UK manufacturing growth slows

Window manufacture

Growth of new business is slowing in both the domestic and export markets.

The end of the second quarter saw manufacturers report further expansions of both production and new order volumes. However, rates of increase decelerated, as growth of new business slowed in both the domestic and export markets. Price pressures continued to ease, with rates of inflation in input costs and output charges down further from highs reached at the start of the year.

At 54.3 in June, down from 56.3 in May, the seasonally adjusted IHS Markit/CIPS Purchasing Managers’ Index (PMI) posted its lowest reading in three months. However, the average PMI level over the second quarter as a whole (55.9) was the best registered for three years.

Manufacturing production increased for the eleventh successive month in June.
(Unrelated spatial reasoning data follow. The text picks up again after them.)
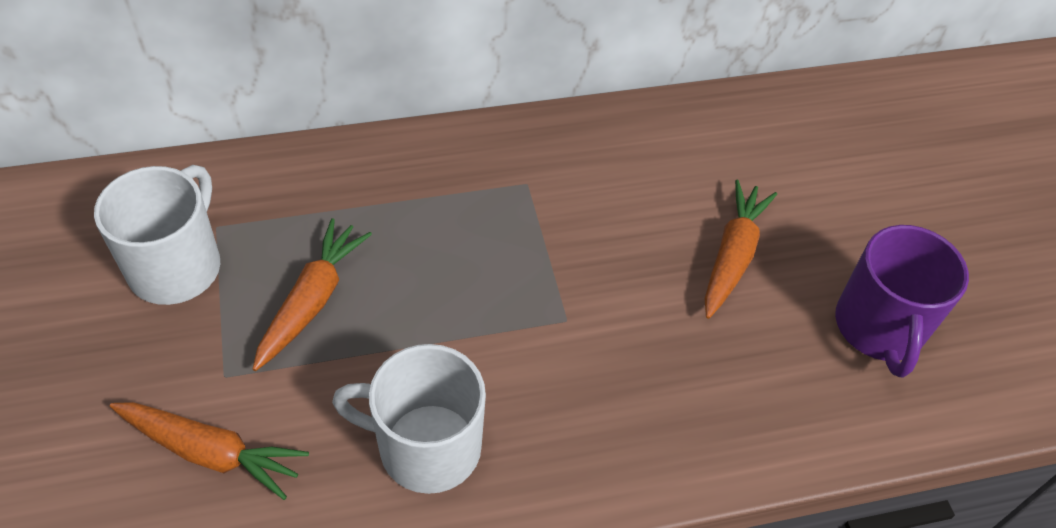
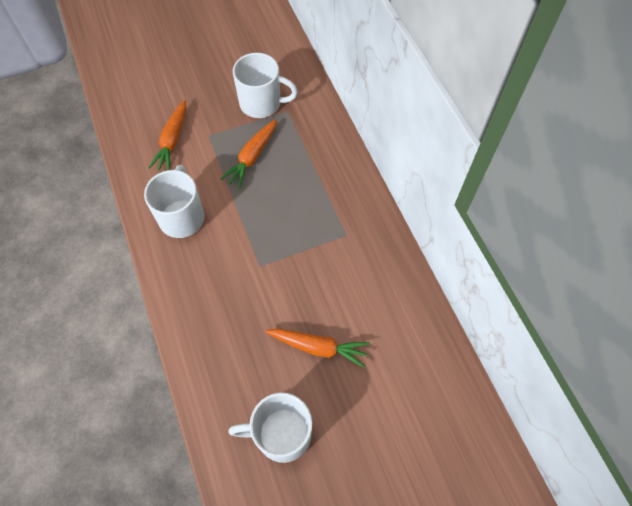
camera: 85 degrees right, 10 degrees up
orange carrot [253,218,372,371] -> orange carrot turned 105 degrees clockwise [221,119,277,188]
purple mug [835,225,969,378] -> white mug [228,393,312,463]

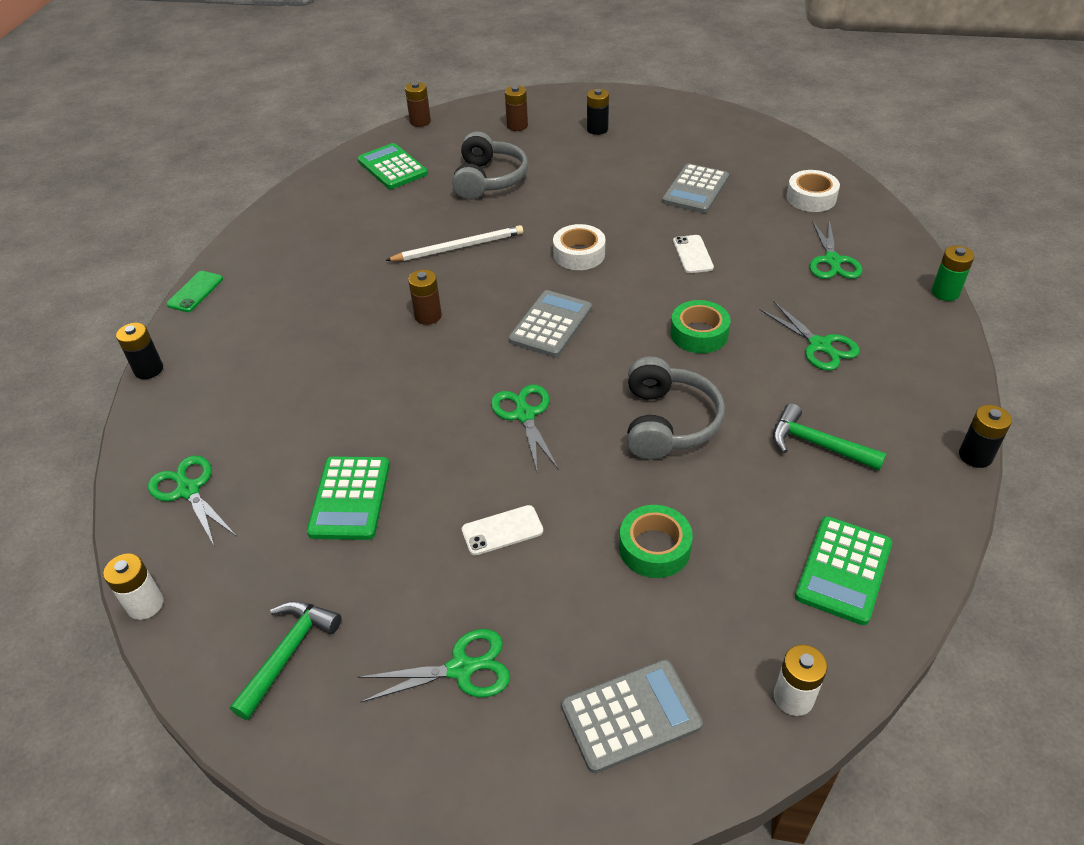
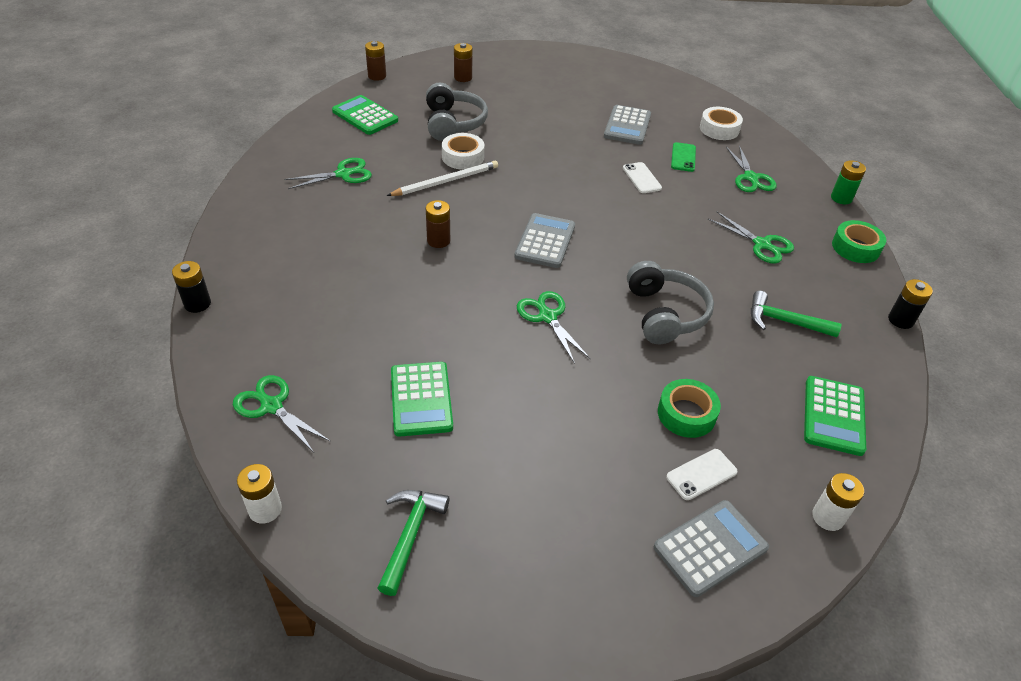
camera: 15 degrees left, 0 degrees up
green phone [167,271,223,312] -> green phone moved to [671,142,696,172]
green scissors [358,629,510,702] -> green scissors moved to [284,158,372,189]
white phone [462,505,543,556] -> white phone moved to [666,449,738,500]
white tape [553,224,605,270] -> white tape moved to [442,133,484,170]
black battery [587,89,609,135] -> none
green tape [670,300,730,353] -> green tape moved to [832,220,886,263]

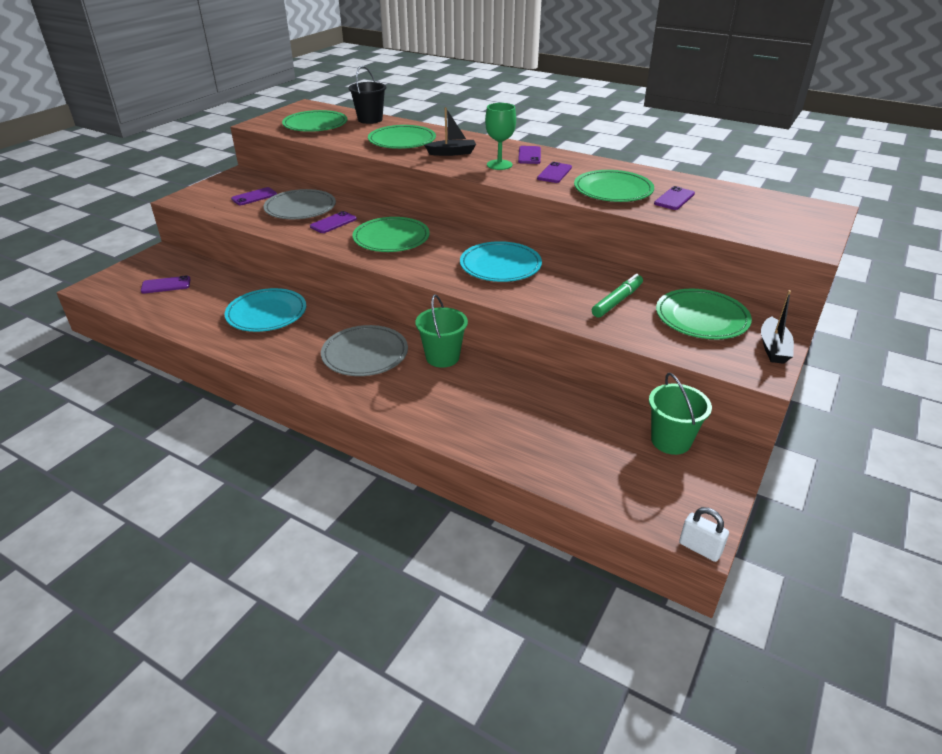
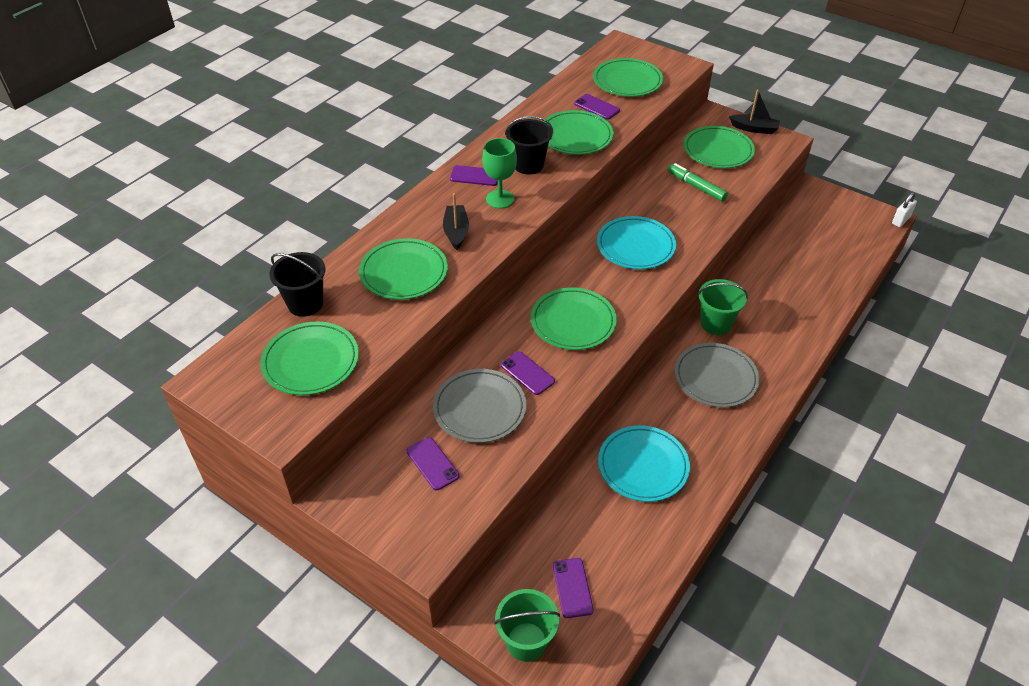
camera: 85 degrees left, 10 degrees up
purple phone [537,162,572,183] -> black bucket [505,116,553,174]
green bucket [649,373,712,455] -> green bucket moved to [494,589,560,662]
none -> green plate [593,58,663,97]

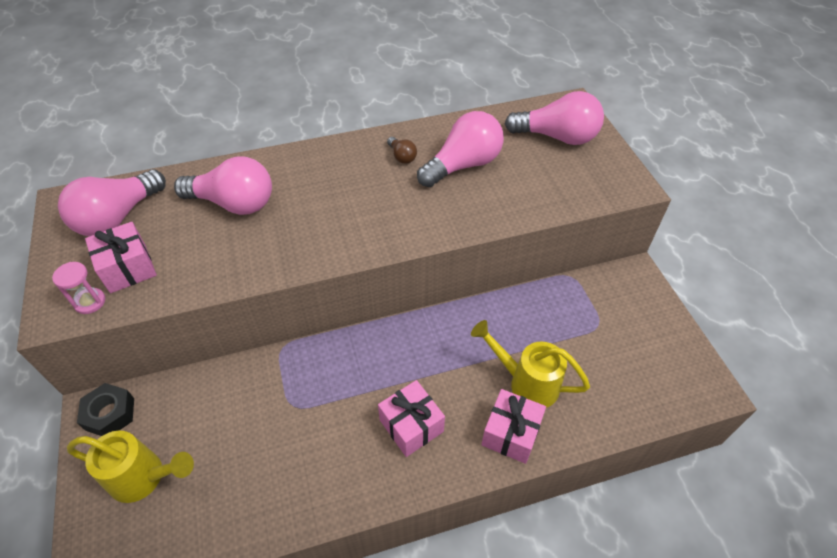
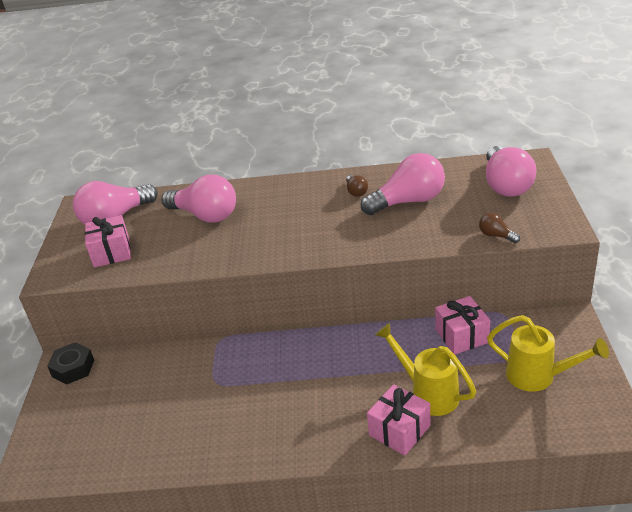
camera: 20 degrees right, 15 degrees down
pink hourglass [52,262,105,314] -> none
yellow watering can [67,431,194,503] -> yellow watering can moved to [487,315,609,392]
pink gift [378,380,445,457] -> pink gift moved to [435,296,490,355]
pink light bulb [505,91,604,145] -> pink light bulb turned 60 degrees clockwise [486,146,537,196]
none -> brown light bulb [479,213,520,243]

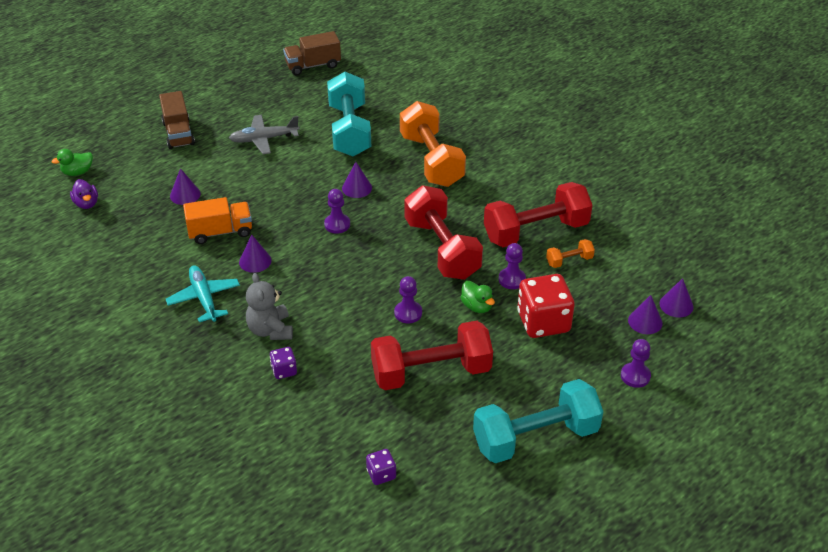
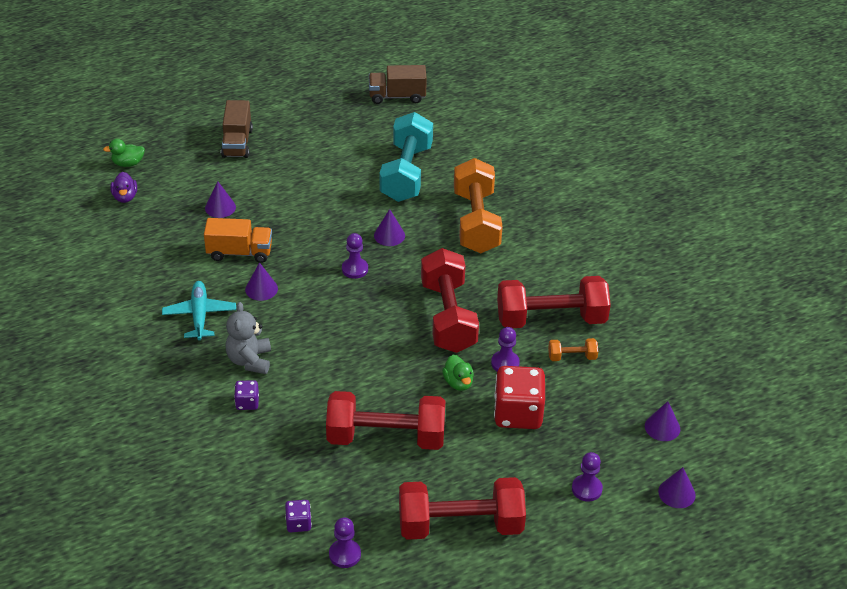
camera: 15 degrees right, 0 degrees up
grey plane [229,115,300,154] -> none
purple pawn [394,276,422,324] -> purple pawn moved to [329,517,361,568]
turquoise dumbbell [473,379,603,463] -> red dumbbell [399,477,526,540]
purple cone [628,295,663,334] -> purple cone moved to [658,467,696,508]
Companies attributed the latest expansion to higher intakes of new business. Some firms also noted that slower growth of new orders meant output was raised to a lesser extent than in recent months.

Manufacturing employment rose for the eleventh month running in June. Jobs growth was registered at small, medium and large-sized enterprises, although rates of expansion slowed in all three categories. This was partly due to the weaker increase in new business, which lessened the pressure on operating capacity. Backlogs of work also fell for the first time in three months.

Rates of increase in input costs and output charges decelerated further from the highs seen at the start of the year. Supply-chain pressures remained evident, however. Average vendor performance deteriorated to the same extent as in May (which saw the sharpest lengthening of lead times in six years).

Manufacturers maintained an optimistic outlook in June. Almost 48% forecast output would be higher in a year’s time, compared to only 7% anticipating a decline. Confidence was linked to planned investment spending, new product launches and expected growth of new business.

Rob Dobson, senior economist at IHS Markit, said: “The UK manufacturing sector largely weathered the uncertainty of a general election and start of formal Brexit negotiations to eke out further output growth at the end of the second quarter… While the survey data add to signs that the economy is likely to have shown stronger growth in the second quarter, further doubts are raised as to whether this performance can be sustained into the second half of the year.”